Victor Frankenstein, angetrieben vom Wunsch, natürliche Grenzen zu überschreiten, setzt aus toter Materie ein humanoides Wesen zusammen. Entsetzt über seine Schöpfung verlässt er sie, was das Wesen dazu bringt, Rache für seine Isolation zu suchen. Die Erzählung folgt den katastrophalen Folgen dieses zerbrochenen Bundes und führt von der eisigen Arktis bis zu den ruhigen Schweizer Alpen, während Schöpfer und Schöpfung in einem gegenseitigen Streben nach dem Untergang gefangen sind.
Unfähig, das Studium der Naturphilosophie zu ertragen, wandte sich Victor stattdessen den orientalischen Sprachen zu, die Henry mit Blick auf den Osten verfolgte. Victor fand in diesen Studien nicht nur Belehrung, sondern tiefen Trost, indem er las, um ihre Bedeutung zu verstehen, anstatt nach kritischer Meisterschaft zu streben. Die Melancholie und Freude, die er in persischen, arabischen und Sanskrit-Schriften fand, beruhigten seinen Geist und boten ihm eine vorübergehende Flucht vor seinen eigenen dunklen Gedanken. Der Sommer verging auf diese Weise, und obwohl Victor beabsichtigte, im Herbst nach Genf zurückzukehren, verzögerten Unfälle und unpassierbare Winterschneefälle seine Abreise bis zum folgenden Frühling.
Vor der Abreise schlug Henry eine Wanderung vor, um sich von dem Land zu verabschieden, in dem sie gelebt hatten. Sie verbrachten zwei Wochen damit, durch die Landschaft zu wandern, wo die heilsame Luft und Henrys Gesellschaft dazu beitrugen, Victors Gesundheit und Geselligkeit wiederherzustellen. Henry weckte die besseren Gefühle in Victors Herzen und lehrte ihn erneut, den Anblick der Natur und die Gesichter der Kinder zu lieben. Durch diese Freundschaft spürte Victor sein früheres Glück zurückkehren, seine Sinne erwärmt und geöffnet nach der langen Zeit selbstsüchtiger Besessenheit. Als sie an einem Sonntagnachmittag zum College zurückkehrten, inmitten tanzender Bauern und blühender Blumen, hüpfte Victor mit Gefühlen ungezügelter Freude dahin und vergaß für einen Moment die schwere Last, die ihn erwartete.
Victors wiedergefundener Frieden und seine Freude während seiner Reisen mit Henry konnten ihn nicht dauerhaft vor den Folgen seiner Schöpfung schützen. Bei seiner Rückkehr nach Ingolstadt würde ein Brief seines Vaters die Ruhe zunichte machen, die er gerade erst zu gewinnen begonnen hatte.

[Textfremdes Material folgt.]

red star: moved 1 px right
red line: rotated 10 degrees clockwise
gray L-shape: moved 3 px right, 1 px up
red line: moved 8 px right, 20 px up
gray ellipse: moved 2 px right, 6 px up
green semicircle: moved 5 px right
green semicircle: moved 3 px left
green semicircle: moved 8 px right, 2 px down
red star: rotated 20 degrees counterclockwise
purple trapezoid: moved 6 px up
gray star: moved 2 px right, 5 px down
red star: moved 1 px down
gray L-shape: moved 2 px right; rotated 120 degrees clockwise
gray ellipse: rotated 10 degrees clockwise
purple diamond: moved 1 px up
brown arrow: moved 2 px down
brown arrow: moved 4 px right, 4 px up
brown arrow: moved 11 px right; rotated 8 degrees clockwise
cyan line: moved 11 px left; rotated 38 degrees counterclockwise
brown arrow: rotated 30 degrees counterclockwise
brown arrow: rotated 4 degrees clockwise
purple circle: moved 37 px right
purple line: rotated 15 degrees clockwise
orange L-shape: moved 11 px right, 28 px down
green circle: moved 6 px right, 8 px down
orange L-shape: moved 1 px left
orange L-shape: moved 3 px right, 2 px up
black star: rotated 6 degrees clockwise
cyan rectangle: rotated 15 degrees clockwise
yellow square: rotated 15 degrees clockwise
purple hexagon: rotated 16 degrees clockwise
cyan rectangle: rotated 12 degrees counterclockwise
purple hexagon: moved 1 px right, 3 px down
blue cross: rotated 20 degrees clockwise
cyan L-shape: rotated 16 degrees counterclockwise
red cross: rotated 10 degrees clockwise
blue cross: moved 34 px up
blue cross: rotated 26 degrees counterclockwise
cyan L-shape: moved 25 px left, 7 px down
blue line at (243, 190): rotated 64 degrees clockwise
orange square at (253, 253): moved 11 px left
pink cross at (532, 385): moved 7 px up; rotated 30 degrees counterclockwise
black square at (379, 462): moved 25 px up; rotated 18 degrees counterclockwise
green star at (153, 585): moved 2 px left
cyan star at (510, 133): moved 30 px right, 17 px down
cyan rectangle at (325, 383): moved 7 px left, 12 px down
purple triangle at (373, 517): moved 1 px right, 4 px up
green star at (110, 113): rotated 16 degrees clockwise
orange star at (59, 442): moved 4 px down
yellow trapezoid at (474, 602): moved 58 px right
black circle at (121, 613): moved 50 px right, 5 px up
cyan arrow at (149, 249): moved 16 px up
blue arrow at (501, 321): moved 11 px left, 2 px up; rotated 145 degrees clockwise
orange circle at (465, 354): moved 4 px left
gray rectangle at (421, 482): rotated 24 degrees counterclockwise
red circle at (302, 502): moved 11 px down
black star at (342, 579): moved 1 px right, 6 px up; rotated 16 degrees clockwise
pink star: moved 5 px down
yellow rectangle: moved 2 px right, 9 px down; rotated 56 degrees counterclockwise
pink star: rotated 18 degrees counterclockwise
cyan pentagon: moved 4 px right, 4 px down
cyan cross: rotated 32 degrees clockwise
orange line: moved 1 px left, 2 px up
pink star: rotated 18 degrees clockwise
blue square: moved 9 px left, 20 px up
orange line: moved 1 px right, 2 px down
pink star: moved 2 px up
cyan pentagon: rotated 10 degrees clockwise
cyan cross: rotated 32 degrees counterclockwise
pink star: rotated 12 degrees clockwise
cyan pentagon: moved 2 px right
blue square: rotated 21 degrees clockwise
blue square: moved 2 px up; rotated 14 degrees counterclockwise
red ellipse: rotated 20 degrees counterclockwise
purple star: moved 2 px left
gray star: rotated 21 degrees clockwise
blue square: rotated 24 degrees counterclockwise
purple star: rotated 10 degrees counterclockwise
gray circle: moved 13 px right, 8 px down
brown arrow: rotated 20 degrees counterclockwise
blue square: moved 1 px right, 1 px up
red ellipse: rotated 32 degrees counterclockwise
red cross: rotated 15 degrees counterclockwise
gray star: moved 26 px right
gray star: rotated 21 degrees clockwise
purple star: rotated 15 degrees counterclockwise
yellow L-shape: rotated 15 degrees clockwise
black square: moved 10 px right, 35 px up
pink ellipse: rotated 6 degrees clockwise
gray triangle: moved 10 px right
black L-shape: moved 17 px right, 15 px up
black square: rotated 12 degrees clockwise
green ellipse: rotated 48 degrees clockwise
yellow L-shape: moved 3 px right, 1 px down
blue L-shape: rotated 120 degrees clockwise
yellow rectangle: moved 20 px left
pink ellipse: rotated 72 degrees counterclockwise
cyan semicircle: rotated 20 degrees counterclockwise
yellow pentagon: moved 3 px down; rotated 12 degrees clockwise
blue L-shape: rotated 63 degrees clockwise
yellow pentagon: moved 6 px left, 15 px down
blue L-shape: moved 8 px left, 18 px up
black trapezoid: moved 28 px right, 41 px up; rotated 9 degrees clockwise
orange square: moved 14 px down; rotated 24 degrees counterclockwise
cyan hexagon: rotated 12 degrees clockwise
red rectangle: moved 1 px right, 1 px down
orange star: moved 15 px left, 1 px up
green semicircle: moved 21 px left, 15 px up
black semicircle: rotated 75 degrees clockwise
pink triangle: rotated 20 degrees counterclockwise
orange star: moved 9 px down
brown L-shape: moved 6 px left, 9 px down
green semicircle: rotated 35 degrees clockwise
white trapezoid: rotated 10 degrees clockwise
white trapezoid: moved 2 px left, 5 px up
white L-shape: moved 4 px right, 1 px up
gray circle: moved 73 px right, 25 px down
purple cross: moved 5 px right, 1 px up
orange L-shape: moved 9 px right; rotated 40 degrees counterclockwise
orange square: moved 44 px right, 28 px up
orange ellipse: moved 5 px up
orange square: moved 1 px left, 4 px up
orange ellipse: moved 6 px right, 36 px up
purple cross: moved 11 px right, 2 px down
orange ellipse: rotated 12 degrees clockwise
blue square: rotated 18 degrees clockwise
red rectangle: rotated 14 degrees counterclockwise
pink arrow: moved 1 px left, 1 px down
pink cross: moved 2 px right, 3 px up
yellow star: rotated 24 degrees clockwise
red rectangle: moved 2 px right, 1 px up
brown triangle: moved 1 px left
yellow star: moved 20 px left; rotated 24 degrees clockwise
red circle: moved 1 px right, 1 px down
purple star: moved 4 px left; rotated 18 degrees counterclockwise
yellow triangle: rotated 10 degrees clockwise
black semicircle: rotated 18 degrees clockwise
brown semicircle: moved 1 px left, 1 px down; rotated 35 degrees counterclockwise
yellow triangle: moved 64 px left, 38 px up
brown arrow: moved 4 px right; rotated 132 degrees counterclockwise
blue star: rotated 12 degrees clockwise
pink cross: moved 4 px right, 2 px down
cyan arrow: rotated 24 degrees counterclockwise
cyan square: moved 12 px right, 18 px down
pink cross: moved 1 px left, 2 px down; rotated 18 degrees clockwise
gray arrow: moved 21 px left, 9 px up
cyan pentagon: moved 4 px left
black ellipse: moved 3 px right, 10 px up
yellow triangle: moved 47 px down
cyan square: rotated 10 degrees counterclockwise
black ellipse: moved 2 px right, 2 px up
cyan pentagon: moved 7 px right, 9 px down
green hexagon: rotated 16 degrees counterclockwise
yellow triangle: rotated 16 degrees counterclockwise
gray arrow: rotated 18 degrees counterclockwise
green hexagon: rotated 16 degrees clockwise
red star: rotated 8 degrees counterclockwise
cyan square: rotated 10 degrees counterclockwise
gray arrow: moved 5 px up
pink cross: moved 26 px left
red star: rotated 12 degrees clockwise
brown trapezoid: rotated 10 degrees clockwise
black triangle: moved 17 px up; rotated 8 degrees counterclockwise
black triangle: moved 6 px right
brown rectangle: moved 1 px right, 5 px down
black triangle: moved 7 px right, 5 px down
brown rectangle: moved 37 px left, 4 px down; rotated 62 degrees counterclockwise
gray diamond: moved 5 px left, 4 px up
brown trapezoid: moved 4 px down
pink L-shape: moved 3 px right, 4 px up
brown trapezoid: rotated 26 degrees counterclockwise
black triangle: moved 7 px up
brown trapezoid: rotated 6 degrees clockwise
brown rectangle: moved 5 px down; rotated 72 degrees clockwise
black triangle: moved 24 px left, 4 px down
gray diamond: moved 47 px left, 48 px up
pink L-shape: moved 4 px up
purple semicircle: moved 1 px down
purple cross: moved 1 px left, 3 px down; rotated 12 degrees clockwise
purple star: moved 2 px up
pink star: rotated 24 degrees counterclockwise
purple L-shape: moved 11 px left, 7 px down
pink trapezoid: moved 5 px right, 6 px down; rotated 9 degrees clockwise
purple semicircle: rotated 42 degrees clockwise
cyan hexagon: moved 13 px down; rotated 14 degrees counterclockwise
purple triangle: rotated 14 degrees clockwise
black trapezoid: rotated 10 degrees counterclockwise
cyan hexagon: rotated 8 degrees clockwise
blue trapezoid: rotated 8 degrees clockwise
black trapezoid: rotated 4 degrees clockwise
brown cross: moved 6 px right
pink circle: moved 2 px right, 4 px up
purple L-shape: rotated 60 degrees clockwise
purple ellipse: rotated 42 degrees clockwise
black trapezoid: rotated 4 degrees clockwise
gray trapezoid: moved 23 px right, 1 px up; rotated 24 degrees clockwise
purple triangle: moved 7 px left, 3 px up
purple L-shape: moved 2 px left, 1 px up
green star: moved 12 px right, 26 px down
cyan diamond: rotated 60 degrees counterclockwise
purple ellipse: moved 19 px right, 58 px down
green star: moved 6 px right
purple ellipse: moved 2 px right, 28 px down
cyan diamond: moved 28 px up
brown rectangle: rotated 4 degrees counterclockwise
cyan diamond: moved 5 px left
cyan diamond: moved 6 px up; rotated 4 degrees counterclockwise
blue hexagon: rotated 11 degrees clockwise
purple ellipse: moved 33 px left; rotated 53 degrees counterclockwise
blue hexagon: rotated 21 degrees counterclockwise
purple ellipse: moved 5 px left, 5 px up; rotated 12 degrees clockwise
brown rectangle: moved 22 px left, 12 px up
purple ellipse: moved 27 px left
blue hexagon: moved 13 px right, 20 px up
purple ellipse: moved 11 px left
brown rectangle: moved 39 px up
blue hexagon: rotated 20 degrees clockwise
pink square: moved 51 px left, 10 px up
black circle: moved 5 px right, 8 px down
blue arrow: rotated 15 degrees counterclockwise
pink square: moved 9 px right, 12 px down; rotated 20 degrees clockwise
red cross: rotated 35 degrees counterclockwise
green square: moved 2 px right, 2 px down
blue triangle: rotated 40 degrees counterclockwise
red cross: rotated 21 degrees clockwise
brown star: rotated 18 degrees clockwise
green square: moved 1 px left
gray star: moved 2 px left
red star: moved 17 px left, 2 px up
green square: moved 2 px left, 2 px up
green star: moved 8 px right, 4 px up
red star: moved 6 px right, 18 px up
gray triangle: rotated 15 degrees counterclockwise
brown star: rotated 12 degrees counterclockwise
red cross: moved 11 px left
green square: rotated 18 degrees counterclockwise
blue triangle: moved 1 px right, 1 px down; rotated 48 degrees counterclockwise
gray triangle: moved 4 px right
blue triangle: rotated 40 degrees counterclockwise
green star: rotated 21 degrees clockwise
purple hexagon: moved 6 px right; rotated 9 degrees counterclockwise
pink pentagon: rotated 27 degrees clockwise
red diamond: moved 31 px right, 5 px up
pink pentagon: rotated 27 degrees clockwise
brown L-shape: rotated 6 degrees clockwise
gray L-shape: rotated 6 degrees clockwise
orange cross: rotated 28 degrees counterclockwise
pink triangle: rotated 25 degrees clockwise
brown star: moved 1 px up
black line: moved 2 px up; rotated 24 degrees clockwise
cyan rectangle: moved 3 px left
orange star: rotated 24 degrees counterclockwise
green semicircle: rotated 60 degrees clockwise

Bei seiner Rückkehr nach Ingolstadt erhielt Victor einen Brief seines Vaters, der den zerbrechlichen Frieden zunichte machte, den er zu gewinnen begonnen hatte. Alphonse Frankenstein schrieb mit verheerenden Nachrichten: William, der jüngste und geliebteste Bruder, war tot. Der Brief schilderte die tragischen Umstände eines Abendspaziergangs in Plainpalais, wo die Familie verzweifelt nach dem vermissten Kind gesucht hatte. Williams lebloser Körper war bei Tagesanbruch entdeckt worden, erdrosselt mit den Abdrücken der Finger des Mörders an seinem Hals. Die Trauer wurde durch Elizabeths tiefe Bestürzung verstärkt; sie hatte entdeckt, dass ein Miniaturbild von Victors Mutter, das William getragen hatte, von der Leiche fehlte. Überzeugt, dass der Schmuckgegenstand den Mörder verlockt hatte, klagte sie sich selbst an, für seinen Tod verantwortlich zu sein, und glaubte, dass ihre Unachtsamkeit sein Schicksal besiegelt hatte. Alphonse bat Victor, nach Hause zu kommen, nicht mit Rachegedanken, sondern als Tröster für seine unglückliche Familie.